→ **YOUR TASK**
In this exercise, the entries below include pictures. Repeat exactly the lines from the line with "Figure 2. The" to the line with "Table 3. Peaks", including both, but without the pictures.

→ **TASK INPUTS**
***

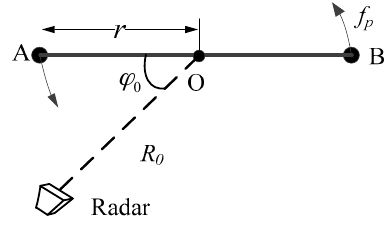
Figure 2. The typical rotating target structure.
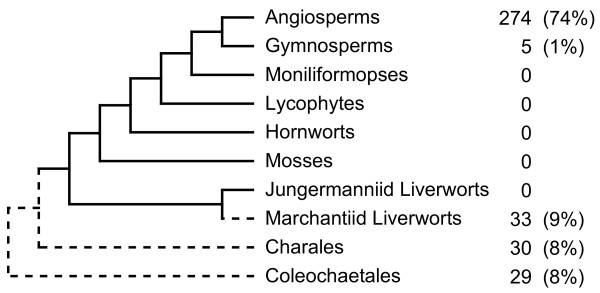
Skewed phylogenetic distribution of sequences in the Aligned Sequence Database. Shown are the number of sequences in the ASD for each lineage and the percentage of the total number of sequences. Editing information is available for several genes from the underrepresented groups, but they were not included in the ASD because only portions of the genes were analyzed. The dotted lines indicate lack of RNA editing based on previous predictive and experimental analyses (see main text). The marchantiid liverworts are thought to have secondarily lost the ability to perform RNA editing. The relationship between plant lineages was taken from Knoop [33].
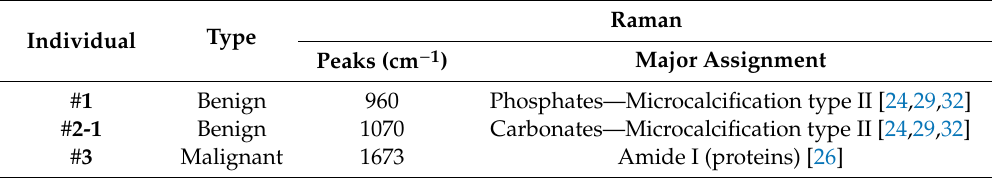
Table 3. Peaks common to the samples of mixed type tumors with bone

***

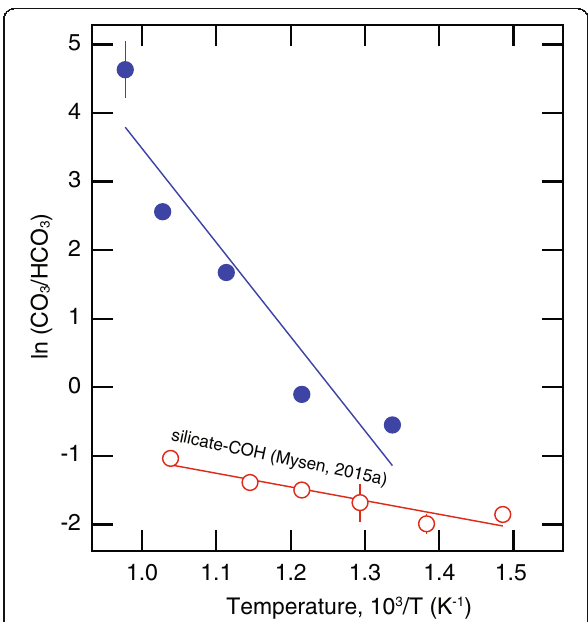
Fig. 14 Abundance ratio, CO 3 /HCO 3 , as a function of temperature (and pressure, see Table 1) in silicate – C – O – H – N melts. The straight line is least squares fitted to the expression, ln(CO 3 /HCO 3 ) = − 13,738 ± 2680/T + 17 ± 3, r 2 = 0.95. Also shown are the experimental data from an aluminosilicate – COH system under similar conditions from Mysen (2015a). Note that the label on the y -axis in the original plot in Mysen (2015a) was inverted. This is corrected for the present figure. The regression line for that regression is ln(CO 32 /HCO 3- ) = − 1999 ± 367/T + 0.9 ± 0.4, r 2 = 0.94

***

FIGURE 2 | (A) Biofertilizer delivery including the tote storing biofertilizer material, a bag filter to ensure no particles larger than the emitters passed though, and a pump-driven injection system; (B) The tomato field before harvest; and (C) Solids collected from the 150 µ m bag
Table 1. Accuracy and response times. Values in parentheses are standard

***

→ **EXERCISE RESPONSE**
Figure 2. The typical rotating target structure.
Skewed phylogenetic distribution of sequences in the Aligned Sequence Database. Shown are the number of sequences in the ASD for each lineage and the percentage of the total number of sequences. Editing information is available for several genes from the underrepresented groups, but they were not included in the ASD because only portions of the genes were analyzed. The dotted lines indicate lack of RNA editing based on previous predictive and experimental analyses (see main text). The marchantiid liverworts are thought to have secondarily lost the ability to perform RNA editing. The relationship between plant lineages was taken from Knoop [33].
Table 3. Peaks common to the samples of mixed type tumors with bone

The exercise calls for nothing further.